- Born: January 10, 1975
- Career
- Show: Talk of Iowa
- Network: Iowa Public Radio

= Charity Nebbe =

American journalist

Charity Nebbe (/ˈnɛbi/ NEB-ee; born January 10, 1975) is the host of Iowa Public Radio's weekday show, Talk of Iowa and of Iowa Public Television's show Iowa Ingredient.

==Career==
A native of Iowa, she grew up near Cedar Falls, and attended Iowa State University, from which she received a B.A. in Political Science and Biology. While attending Iowa State, Nebbe began her career in public radio with a job at WOI Radio. In 1998, while at WOI, she co-created and co-hosted (with Daniel Pinkwater ) a weekly National Public Radio program for children, Chinwag Theater, which was carried nationally by over 50 stations for two seasons.

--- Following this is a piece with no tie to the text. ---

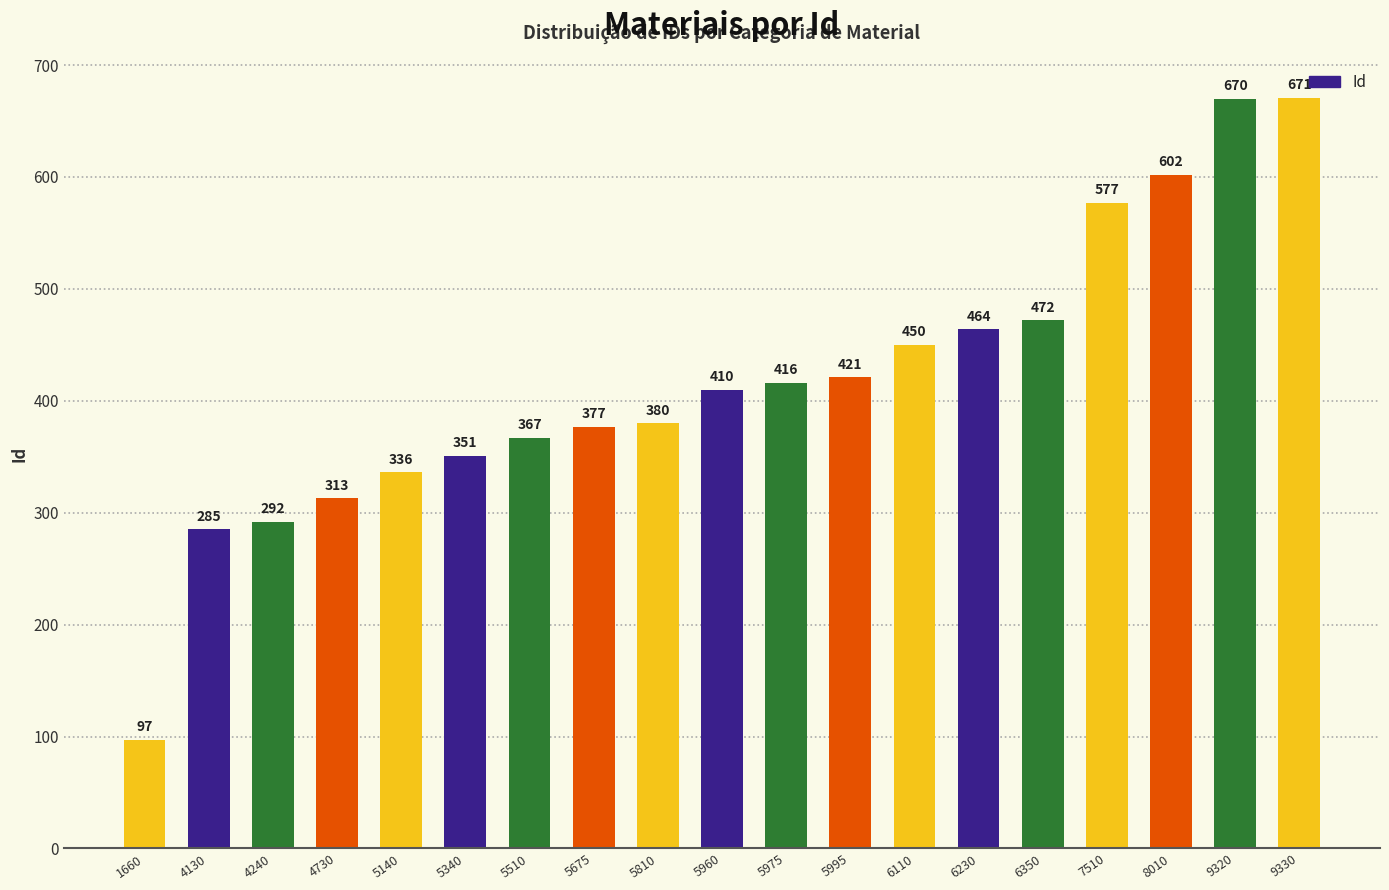

What is the value of the 7th bar from the left?

367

From 2000 to 2010, she worked as a presenter of Michigan Radio, where she was the local host of All Things Considered, before returning to work for Iowa Public Radio in 2010. Since then she has been the host of daily talk show, Talk of Iowa. She is also the host of a weekly cooking show, Iowa Ingredient, which has aired on Iowa Public Television since 2012. Nebbe is also the author of a children's book, Our Walk in the Woods (2008).

==Personal life==
Nebbe currently lives outside Iowa City with her husband and two children.